Figure19: IPsec Tunnel Mode VPN Site-to-Site Connection: Authentication with
5. No IPComp
If you want to use compression with IPsec Tunnel Mode VPN Site-to-Site
Connections you cannot do so. With other VPN gateways, compression occurs
through IPComp (before encryption). ISA Server 2006 does not support IPComp.
If you want compression with VPN Site-to-Site Connections, you must use
L2TP/IPsec site-to-site VPN connections (MPPC is used).
6. The overlapping
subnets issue (And no advanced NAT policies)

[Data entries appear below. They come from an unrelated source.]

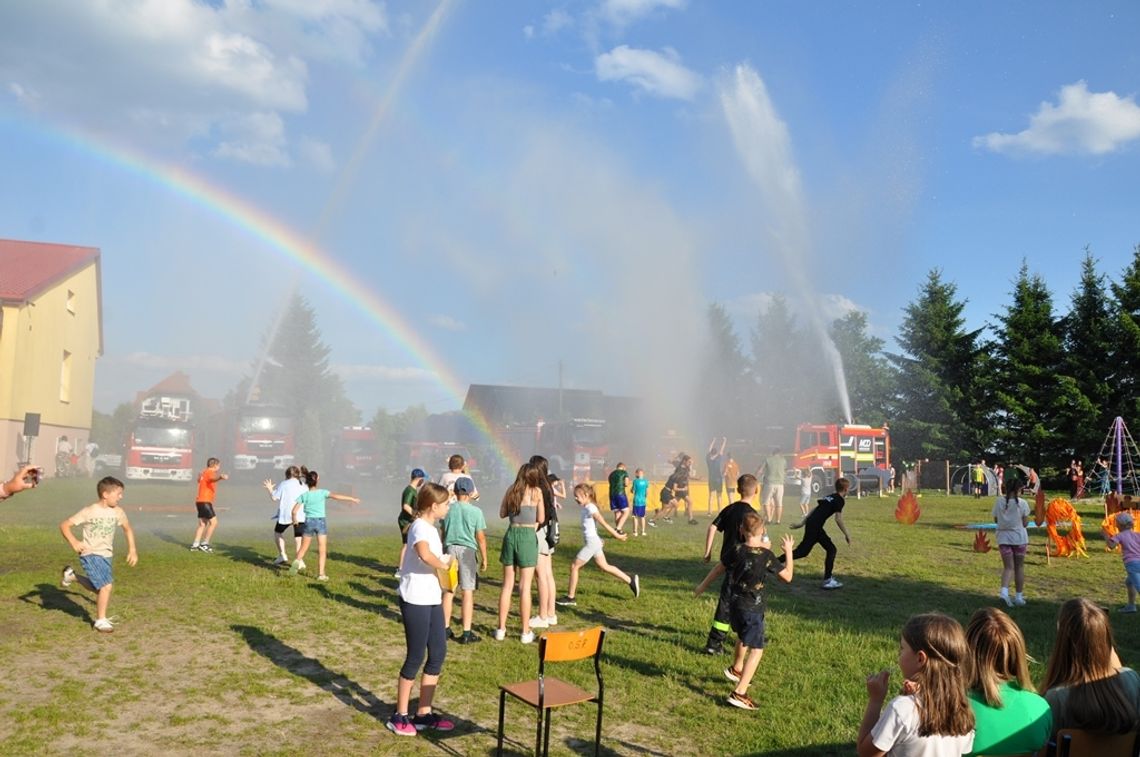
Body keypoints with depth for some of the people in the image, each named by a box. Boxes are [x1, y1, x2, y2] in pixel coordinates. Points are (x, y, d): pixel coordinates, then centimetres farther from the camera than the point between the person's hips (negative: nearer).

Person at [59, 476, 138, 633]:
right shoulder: (89, 512, -14)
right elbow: (64, 525, -12)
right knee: (107, 585, -18)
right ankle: (101, 620, 1)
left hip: (106, 555, 6)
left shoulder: (118, 512, 0)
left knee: (98, 589, 17)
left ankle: (72, 576, 42)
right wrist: (74, 542, -27)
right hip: (90, 555, -6)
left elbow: (128, 529, 17)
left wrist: (132, 550, 10)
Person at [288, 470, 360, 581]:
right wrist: (352, 499, -12)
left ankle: (297, 561, -12)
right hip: (321, 522, -1)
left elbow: (294, 511, -3)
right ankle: (321, 573, -3)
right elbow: (337, 497, -15)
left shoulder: (303, 495, 0)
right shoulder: (322, 492, -4)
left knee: (303, 548, 15)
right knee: (322, 550, 2)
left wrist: (295, 520, 16)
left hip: (309, 522, 1)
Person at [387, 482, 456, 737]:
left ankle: (423, 714, 23)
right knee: (415, 657, 1)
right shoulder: (420, 527, -19)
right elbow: (425, 555, -39)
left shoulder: (430, 527, 12)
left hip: (431, 599, 10)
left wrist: (445, 561, 2)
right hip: (415, 601, -10)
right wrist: (444, 565, -21)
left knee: (438, 652, 12)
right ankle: (400, 716, 16)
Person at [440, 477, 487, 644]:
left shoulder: (448, 510, 1)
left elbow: (443, 533, 9)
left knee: (448, 591, 12)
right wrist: (484, 558, 5)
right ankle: (466, 632, 1)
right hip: (467, 550, -3)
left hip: (450, 549, 3)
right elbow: (481, 538, -5)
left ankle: (446, 628, 18)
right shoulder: (475, 511, -8)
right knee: (468, 592, 1)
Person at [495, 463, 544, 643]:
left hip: (511, 534, 4)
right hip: (528, 536, -3)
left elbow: (502, 514, 12)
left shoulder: (511, 490, 4)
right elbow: (541, 519, 0)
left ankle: (501, 629, 17)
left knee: (507, 584, 12)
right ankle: (526, 632, 8)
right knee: (525, 586, 2)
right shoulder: (536, 491, -5)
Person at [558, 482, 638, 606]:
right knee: (605, 566, 16)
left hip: (591, 543, -9)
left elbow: (604, 524, -15)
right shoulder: (586, 507, 9)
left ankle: (570, 597, 4)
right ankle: (631, 580, 21)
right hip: (593, 542, 9)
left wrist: (617, 536, -12)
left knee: (574, 566, -3)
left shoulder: (590, 508, -17)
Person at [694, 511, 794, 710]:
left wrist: (703, 585, 22)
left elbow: (718, 569, 7)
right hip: (753, 609, -6)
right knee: (756, 649, -2)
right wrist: (789, 551, 4)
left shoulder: (736, 551, -6)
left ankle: (736, 668, 53)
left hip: (734, 604, 6)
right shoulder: (766, 555, -17)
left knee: (743, 636, 31)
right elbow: (787, 576, -7)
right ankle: (739, 693, -13)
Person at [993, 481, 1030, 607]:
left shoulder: (998, 502, -5)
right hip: (1019, 537, -1)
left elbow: (996, 520, 4)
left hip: (1003, 537, 1)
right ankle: (1019, 596, 19)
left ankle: (1004, 591, -18)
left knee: (1008, 567, 5)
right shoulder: (1022, 503, -10)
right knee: (1019, 567, 12)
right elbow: (1025, 523, -6)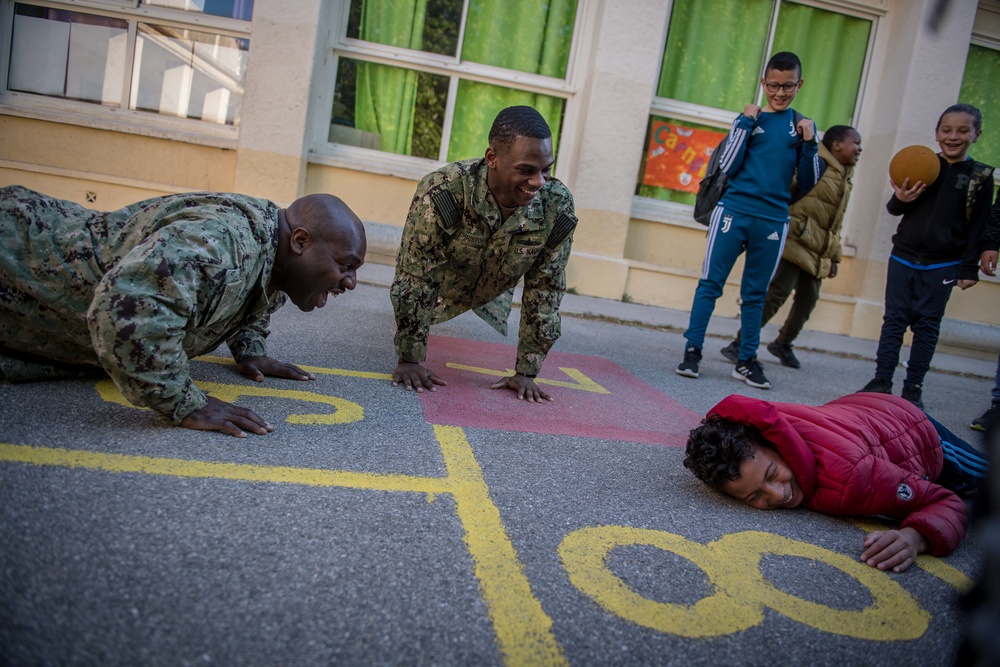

Another situation that may appear will be with overlapping subnets. Say, the
local office uses 192.168.50.0/24 on its internal network, and so does the
remote office. This can occur when you create a VPN site-to-site to a partner's
office or so. Since both offices use IP addresses from private IP space, and
they do not belong to the same company, there is a chance for subnets
to overlap. A solution to this will be to apply policy based NAT(or whatever
will be the marketing term) over VPN traffic, so hosts on one side can
communicate with hosts on the other side using mapped IP addresses. Say, on the
local VPN gateway, local network 192.168.50.0/24 will be NATed as
192.168.100.0/24 and the remote network will be 192.168.200.0/24. On the remote
VPN gateway, local network 192.168.50.0/24 will be NATed as 192.168.200.0/24 and
the remote network will be 192.168.100.0/24. Stating mappings(static NAT) can be
defined for servers, say for a local server 192.168.50.10 -> 192.168.100.10. So
when a remote host (192.168.50.100) needs to access our local server
192.168.50.10, it will initiate communications with the 192.168.100.10 host.
Unfortunetely, ISA does not have such flexibility regarding the NAT process, so
we cannot do these. ISA's design was focused on advanced firewall capabilities
rather than on advanced NAT policies, which are more common to routers.